Tectonic forces folded the then joined continents, approximately 400 mya to form a continuous valley known as the Lachlan Fold Belt. This folding also formed a large mountain range to the west of the fold belt, which eroded away over time, and supplied sediment to the Sydney Basin.

Over time, physical and chemical processes weathered and eroded the mountains, creating large volumes of sediments. These sediments ranged in size from fine particles of silt, sand and gravel and large boulders carried by glaciers and fast flowing rivers.

These sediments were transported by streams and rivers downstream, and were deposited over time into a shallow marine environment. Evidence of this marine environment can now be found through the presence of fossil shells and other marine organisms in the sedimentary rocks throughout the Sydney Basin.

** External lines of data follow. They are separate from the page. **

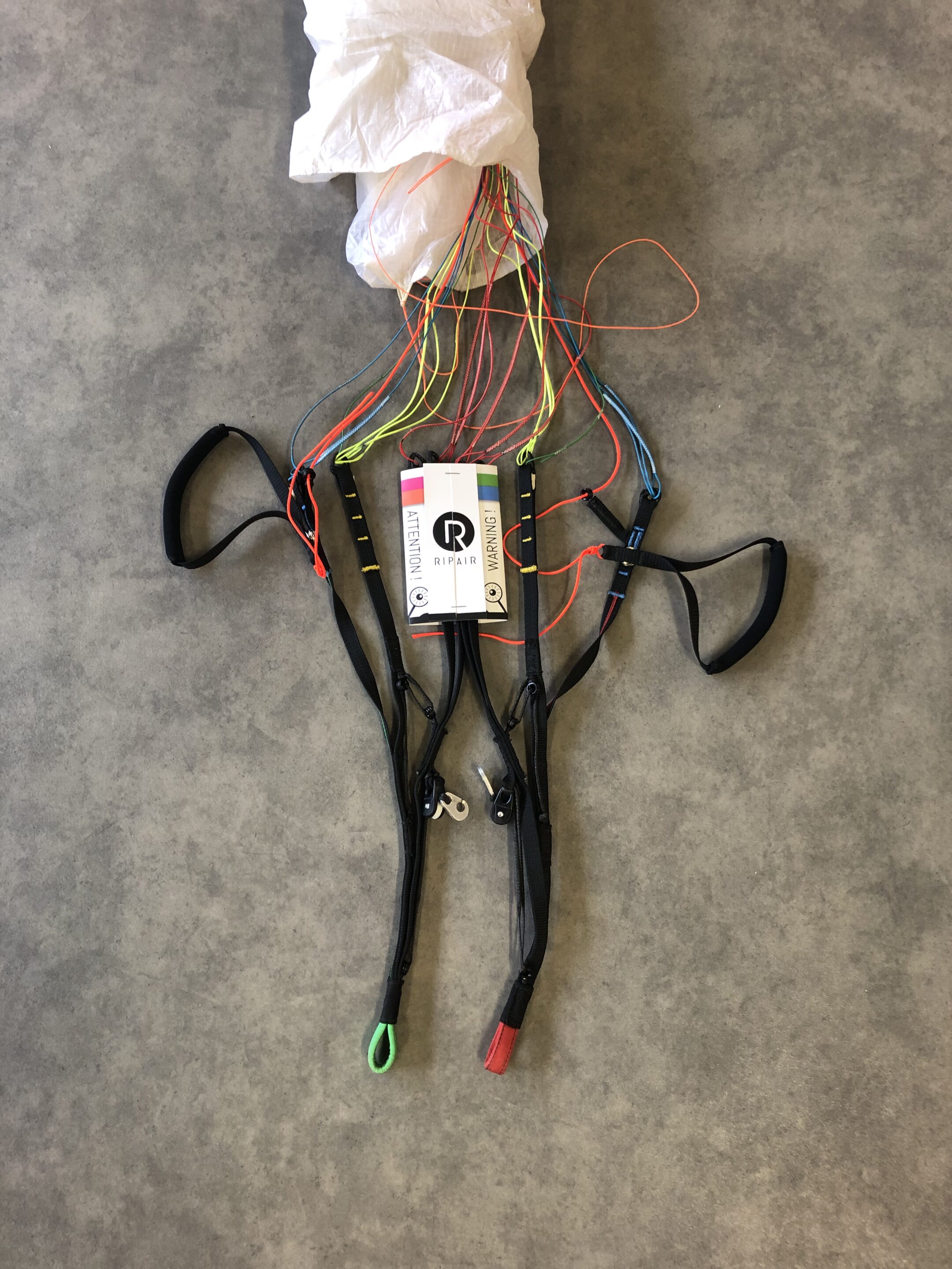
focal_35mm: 28
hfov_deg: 49.7
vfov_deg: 63.4
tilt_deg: -74.3
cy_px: 634
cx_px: 476
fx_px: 1027
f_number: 1.8
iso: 40
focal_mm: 3.99
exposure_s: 1/20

The swampy conditions in the Sydney Basin at this time led to the growth of extensive forests during the Carboniferous period approximately 300 mya. Over time, the vegetation fell into shallow water in swamps and slow moving streams. This water formed a low oxygen (anoxic)  environment which prevented the decomposition of the plant matter. Instead, it was compressed to form peat, and under further pressure turned to lignite and eventually coal.

A number of volcanic eruptions occurred throughout the formation of the Sydney Basin, as magma from below the crust was forced upwards through cracks and faults to form small volcanoes. These volcanoes erupted into shallow seas, quickly cooling the lava to form basalt and latitie, two hard igneous rocks which are resistant to weathering and erosion. These rocks form the eastern areas of Minnamurra River, including Minnamurra Headland and Stack Island.

Over time, the rock layers which formed Sydney Basin were pushed upwards by tectonic pressure. This led to the formation of mountain ranges that are still present today, such as the Blue Mountains and Illawarra Escarpment.

The Sydney Basin is now an erosional land-form, as the processes of weathering and erosion slowly remove the material over time. The Illawarra Escarpment is an excellent example of an erosional land-form, and has led to the formation of the landscape surrounding Minnamurra River.

Erosional processes lead to three changes to a riverbed. 

Headward erosion increases the length of a river, as the headwaters are eroded further inland. 

Lateral erosion increases the width of the river channel, as the banks are eroded further apart. 

Vertical erosion increases the depth of a river channel, forming features such as the Minnamurra Canyon.